Utente
buonasera,
sono una ragazza di 19 anni, ma ancora per poco...
è proprio questo è il problema.
due mesi fa ho trovato un diario su cui scrivevo i miei pensieri giornalieri tra i 9 e 16 anni e da lì tutto è cambiato.

vedere la me bambina e adolescente mi ha causato un'angoscia e una paura del futuro enorme.

continuo a piangere perché vorrei tornare ai quei tempi, il futuro e la vecchiaia mi spaventano.
chiaramente sono ancora giovane, ma non più come prima, sento che sto diventanto adulta, anzi già lo sono e proprio non riesco ad accettarlo.

pensare che a ottobre compio 20 anni mi mette un'ansia fortissima.
mi vengono in mente le parole di mia madre 4 anni fa: "goditi questi anni perché non tornano più" e io che ridevo non rendendomi conto di quanto fossero vere.

in questo momento sono anche abbastanza soddisfatta della mia vita, sto studiando ciò che mi piace, ma ad ogni secondo che passa, ad ogni rumore della lancetta dell'orologio mi sento male.

sapere di dover accettare lo scorrere del tempo, di non poter tornare indietro e che non sarò più nel pieno della mia giovinezza mi fa soffrire ancora di più
quando vedo ragazzine di 13/14 provo invidia per loro, penso "ero proprio così, spensierata e felice".
so che vivere con queste paranoie non mi permette di farlo al meglio, ma è più forte di me, non riesco a non pensare ai secondi, ai minuti, alle ore che passano.

[#1]  
Dr.

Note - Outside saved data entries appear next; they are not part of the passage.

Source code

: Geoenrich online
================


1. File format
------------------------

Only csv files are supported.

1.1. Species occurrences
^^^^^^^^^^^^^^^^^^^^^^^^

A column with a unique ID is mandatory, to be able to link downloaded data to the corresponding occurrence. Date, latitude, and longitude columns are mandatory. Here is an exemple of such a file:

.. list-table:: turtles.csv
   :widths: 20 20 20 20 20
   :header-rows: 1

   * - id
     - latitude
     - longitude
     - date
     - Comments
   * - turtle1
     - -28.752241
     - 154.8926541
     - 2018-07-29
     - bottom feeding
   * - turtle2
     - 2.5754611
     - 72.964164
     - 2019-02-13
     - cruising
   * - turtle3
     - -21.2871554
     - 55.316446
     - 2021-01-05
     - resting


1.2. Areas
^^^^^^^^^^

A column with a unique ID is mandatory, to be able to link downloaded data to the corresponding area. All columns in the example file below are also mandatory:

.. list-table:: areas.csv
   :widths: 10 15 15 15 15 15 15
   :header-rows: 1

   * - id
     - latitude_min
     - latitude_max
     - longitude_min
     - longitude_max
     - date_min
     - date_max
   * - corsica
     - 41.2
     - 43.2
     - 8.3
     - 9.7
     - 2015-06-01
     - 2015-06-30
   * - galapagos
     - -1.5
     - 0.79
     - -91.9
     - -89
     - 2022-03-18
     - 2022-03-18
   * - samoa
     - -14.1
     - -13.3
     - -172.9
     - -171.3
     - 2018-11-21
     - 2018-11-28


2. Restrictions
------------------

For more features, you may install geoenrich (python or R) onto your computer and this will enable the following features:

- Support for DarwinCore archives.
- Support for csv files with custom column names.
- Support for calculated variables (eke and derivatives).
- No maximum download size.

Carla Maria Brunialti

Referente scientifico Referente Scientifico
52% attività
20% attualità
20% socialità
ROVERETO (TN)
TRENTO (TN)

Rank MI+ 92
Iscritto dal 2012
Gentile utente,

le parole di Sua madre l'hanno segnata profondamente:
"... le parole di mia madre 4 anni fa: "goditi questi anni perché non tornano più".."

No, non tornano più.
E per fortuna, dicono altre campane!

Non sempre l'adolescenza è l'età dell'oro della vita.
Ed infatti tra gli adulti molti sono coloro che - potendolo - non vorrebbero tornarci.
Ma poi c'è la "memoria selettiva",
quella che fa sì che del passato si dimentichino gli aspetti di difficoltà,
scremando solamente la panna montata.

Quando "non sarò più nel pieno della mia giovinezza", Lei dice soffrendo ...
ma allora sarà nel pieno della Sua età adulta,
nel pieno della Sua vita affettiva e professionale,
sicura di sè.
E poi sarà nel pieno della Sua saggezza matura,
e poi nella senilità, quella in cui la mia nonna ormai novantenne diceva: "In nessuna età della vita sono mai stata così serena come ora".
Ogni età può essere meravigliosa.

"La vita è come uno specchio, ti sorride se tu le sorridi",
mi diceva oggi un paziente ultracinquantenne citando Jim Morrison:
lo ha capito in questi giorni e ha modificato sostanzialmente il suo sguardo.

Non è che bisogna "accettare lo scorrere del tempo",
è che il tempo che scorre ci riserva ogni giorno una qualche luminosità che,
affinando via via lo sguardo,
diventiamo sempre più in grado di apprezzare.

Peccato che gli adulti lo dicano troppo poco ai giovani,
e ancor meno lo mostrino troppo poco nella propria vita,
rimpiangendo sempre l'età .. passata o sospirando quella futura.

Un buon sereno ventesimo compleanno!

Dott. Brunialti
Dr. Carla Maria BRUNIALTI
Psicoterapeuta perfezionata Sessuologa clinica, Psicologa europea.